# [JOB]
Each entry below should be output exactly, apart from its images.

%%

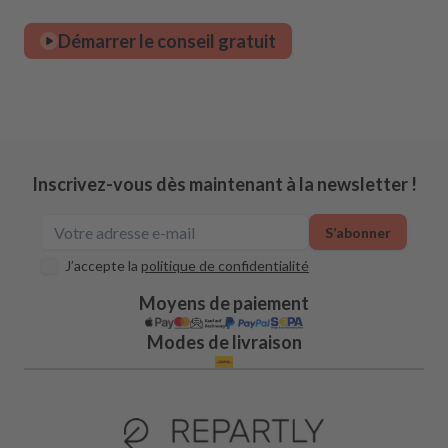
Démarrer le conseil gratuit
Inscrivez-vous dès maintenant à la newsletter !
S’abonner
J’accepte la
politique de confidentialité
Moyens de paiement
Modes de livraison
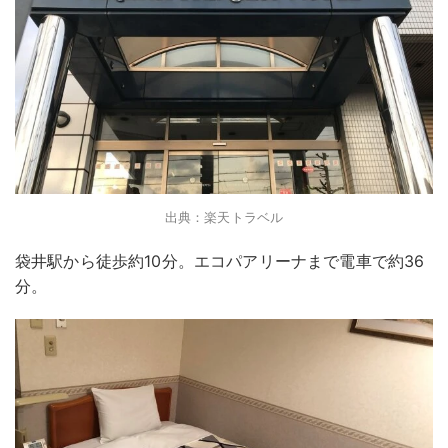
出典：楽天トラベル
袋井駅から徒歩約10分。エコパアリーナまで電車で約36
分。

%%

# [RESPONSE BELOW]
Démarrer le conseil gratuit
Inscrivez-vous dès maintenant à la newsletter !
S’abonner
J’accepte la
politique de confidentialité
Moyens de paiement
Modes de livraison
出典：楽天トラベル
袋井駅から徒歩約10分。エコパアリーナまで電車で約36
分。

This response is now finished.